Yes, there were spikes in the lawn, but those had always been her biggest problem, not the wolves they were supposedly defending against. She thought it was overkill, paranoid, and a huge waste of energy.
But there were werewolves out there trying to kill each other.
“He wasn’t well, Cat. There are four packs in Manhattan. I’ve never been in a fight like that before.”
“What are we doing?” she whispered.
She’d barely made a sound, but he answered anyway. “I don’t know. I know there is no world in which we work. But can we solve the next problem?”
Oh yeah, her terrible, homicidal family. How did her life become this?

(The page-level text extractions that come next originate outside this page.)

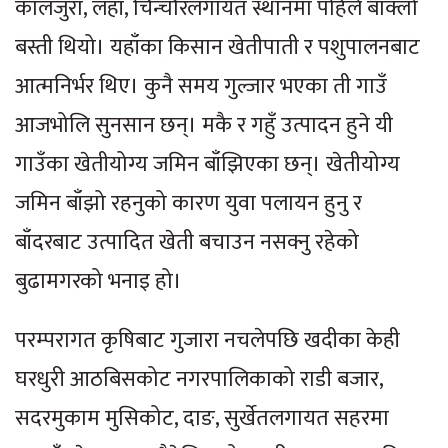
कालजुरा, लहाँ, चिन्चौरलगायत स्थानमा पहिले बाक्लो
बस्ती थियो। यहाँका किसान खेतीपाती र पशुपालनबाट
आत्मनिर्भर थिए। कुनै समय गुल्जार भएका ती गाउँ
आजभोलि सुनसान छन्। मकै र गहुँ उत्पादन हुने यी
गाउँका खेतीयोग्य जमिन बाँझिएका छन्। खेतीयोग्य
जमिन बाँझो रहनुको कारण युवा पलायन हुनु र
बाँदरबाट उत्पादित खेती बचाउन नसक्नु रहेको
बुढामगरको भनाइ हो।
परम्परागत कृषिबाट गुजारा नचलेपछि खदीका केही
घरधुरी आठबिसकोट नगरपालिकाको राडी बजार,
सदरमुकाम मुसिकोट, दाङ, सुर्खेतलगायत सहरमा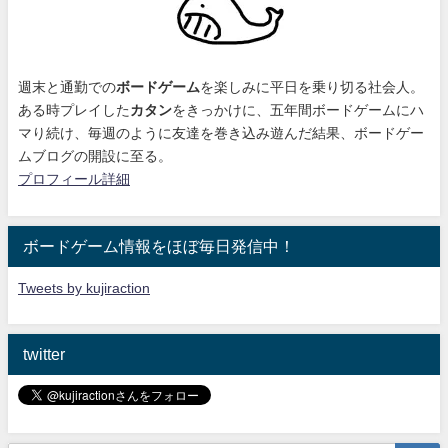
週末と通勤での
ボードゲーム
を楽しみに平日を乗り切る社会人。
ある時プレイした
カタン
をきっかけに、
五年間ボードゲームにハ
マり続け
、毎週のように友達を巻き込み遊んだ結果、ボードゲー
ムブログの開設に至る。
プロフィール詳細
ボードゲーム情報をほぼ毎日発信中！
Tweets by kujiraction
twitter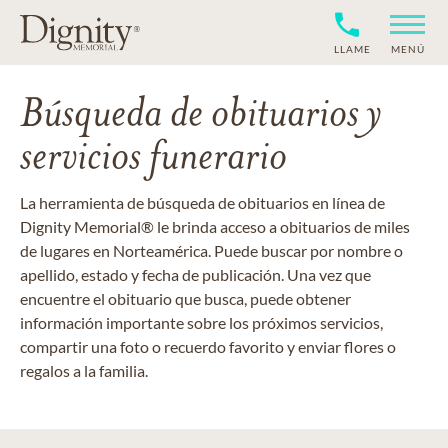
LLAME
MENÚ
Búsqueda de obituarios y
servicios funerario
La herramienta de búsqueda de obituarios en línea de
Dignity Memorial® le brinda acceso a obituarios de miles
de lugares en Norteamérica. Puede buscar por nombre o
apellido, estado y fecha de publicación. Una vez que
encuentre el obituario que busca, puede obtener
información importante sobre los próximos servicios,
compartir una foto o recuerdo favorito y enviar flores o
regalos a la familia.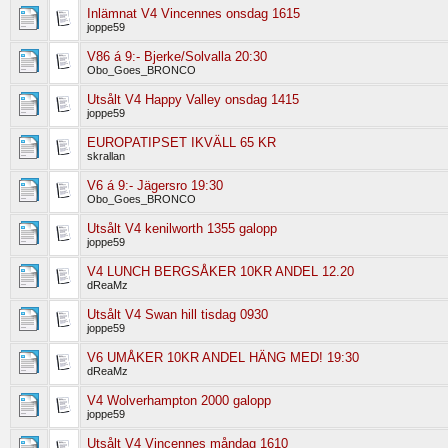
Inlämnat V4 Vincennes onsdag 1615
joppe59
V86 á 9:- Bjerke/Solvalla 20:30
Obo_Goes_BRONCO
Utsålt V4 Happy Valley onsdag 1415
joppe59
EUROPATIPSET IKVÄLL 65 KR
skrallan
V6 á 9:- Jägersro 19:30
Obo_Goes_BRONCO
Utsålt V4 kenilworth 1355 galopp
joppe59
V4 LUNCH BERGSÅKER 10KR ANDEL 12.20
dReaMz
Utsålt V4 Swan hill tisdag 0930
joppe59
V6 UMÅKER 10KR ANDEL HÄNG MED! 19:30
dReaMz
V4 Wolverhampton 2000 galopp
joppe59
Utsålt V4 Vincennes måndag 1610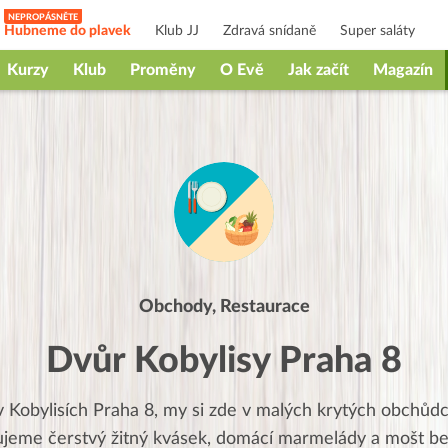
Hubneme do plavek
Klub JJ
Zdravá snídaně
Super saláty
Kurzy
Klub
Proměny
O Evě
Jak začít
Magazín
Obchody, Restaurace
Dvůr Kobylisy Praha 8
 Kobylisích Praha 8, my si zde v malých krytých obchůdc
jeme čerstvý žitný kvásek, domácí marmelády a mošt b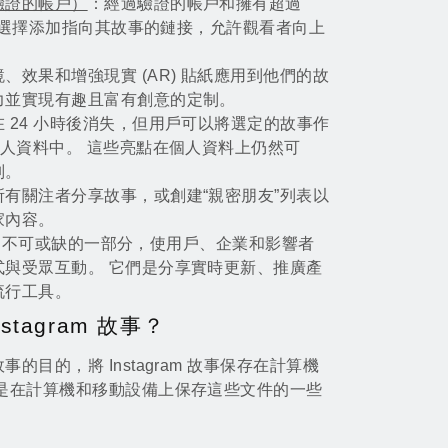
驗證的帳戶）
：經過驗證的帳戶和擁有超過
可以選擇添加指向其故事的鏈接，允許觀看者向上
、效果和增強現實 (AR) 貼紙應用到他們的故
力並實現有趣且富有創意的定制。
 24 小時後消失，但用戶可以將選定的故事作
個人資料中。 這些亮點在個人資料上仍然可
別。
有關注者分享故事，或創建“親密朋友”列表以
家內容。
為該平台不可或缺的一部分，使用戶、企業和影響者
式與受眾互動。 它們是分享實時更新、推廣產
流行工具。
tagram 故事？
目的，將 Instagram 故事保存在計算機
下是在計算機和移動設備上保存這些文件的一些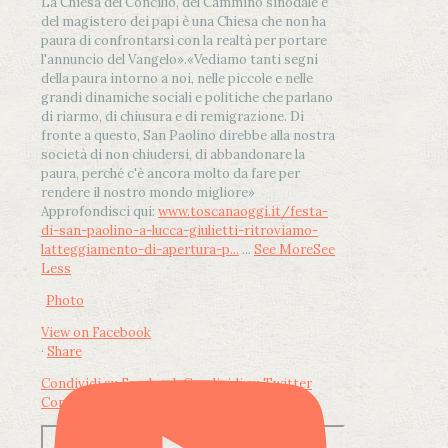
La Chiesa del Concilio, del Cammino sinodale e
del magistero dei papi è una Chiesa che non ha
paura di confrontarsi con la realtà per portare
l'annuncio del Vangelo»
.
«Vediamo tanti segni
della paura intorno a noi, nelle piccole e nelle
grandi dinamiche sociali e politiche che parlano
di riarmo, di chiusura e di remigrazione. Di
fronte a questo, San Paolino direbbe alla nostra
società di non chiudersi, di abbandonare la
paura, perché c'è ancora molto da fare per
rendere il nostro mondo migliore»
Approfondisci qui:
www.toscanaoggi.it/festa-
di-san-paolino-a-lucca-giulietti-ritroviamo-
latteggiamento-di-apertura-p...
...
See More
See
Less
Photo
View on Facebook
·
Share
Condividi su Facebook
Condividi su Twitter
Condividi su LinkedIn
Condividi via email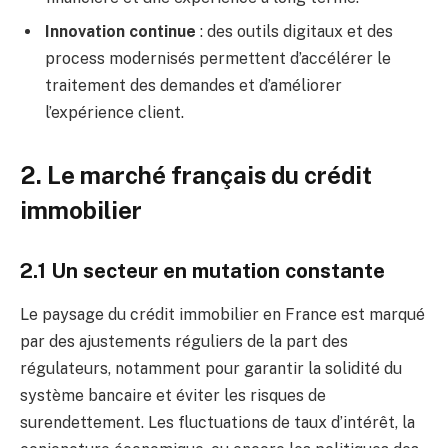
Innovation continue
: des outils digitaux et des
process modernisés permettent d’accélérer le
traitement des demandes et d’améliorer
l’expérience client.
2. Le marché français du crédit
immobilier
2.1 Un secteur en mutation constante
Le paysage du crédit immobilier en France est marqué
par des ajustements réguliers de la part des
régulateurs, notamment pour garantir la solidité du
système bancaire et éviter les risques de
surendettement. Les fluctuations de taux d’intérêt, la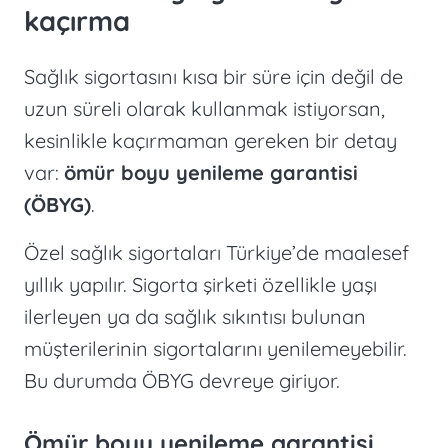
kaçırma
Sağlık sigortasını kısa bir süre için değil de
uzun süreli olarak kullanmak istiyorsan,
kesinlikle kaçırmaman gereken bir detay
var:
ömür boyu yenileme garantisi
(ÖBYG)
.
Özel sağlık sigortaları Türkiye’de maalesef
yıllık yapılır. Sigorta şirketi özellikle yaşı
ilerleyen ya da sağlık sıkıntısı bulunan
müşterilerinin sigortalarını yenilemeyebilir.
Bu durumda ÖBYG devreye giriyor.
Ömür boyu yenileme garantisi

If they were to solve that problem together, she had to trust him. Could she do that? Did she have a choice?
She didn’t know about forever. Approaching his pack and calmly discussing dead wolves just highlighted for her how impossible this was, but she owed him that at least.
“Yeah, let’s do that.”
She went to turn around to head back down the mountain, but he shook his head. “That’s not the next problem.”
“What now?”
“Dinner.”
She supposed part of the reason she felt completely on edge was a lack of calories. After a long moment, she nodded once, and they walked past the rockfall. She didn’t know if she trusted him, but that wasn’t new. He said he’d been walking away from the fight. He had to have been walking away.
He made it around the cliff, and she saw a gigantic house up on a ridge. In the dying light of the sun, it seemed to glow.
“Holy shit,” she said. “There have to be at least thirty rooms in there.”
“I didn’t actually count, but probably.”
“There aren’t thirty wolves in there, are there?”
“No. There are… I don’t know. I lost count of who got on the plane.”
“Mateo!”
How could he understand the entire history of witches and shifters? How could he walk around with a brain like that and not be able to count the people living in his house?
“They’re going to love you,” he said.
“All unspecified numbers of them?”
“They’re going to be polite to you,” he said and sounded very growly.
She did not want to fear him. She didn’t want to fear any werewolf anymore.
“I believe you.”
She took another step forward, but he didn’t. “Do you want to? Don’t go along with me. Everyone goes along with me. It’s really hard to get people to tell me the truth.”
There was a way out. She could go. She’d warned him.
He definitely had the money, pack, and every other kind of power to do something about it.
She could walk away from this entire mess.
It felt like the Silver Spring valley was the center of the universe, but she knew it wasn’t.
She knew they were all insignificant and tiny, and she could start over anywhere.
She took a deep breath. “I like pasta.”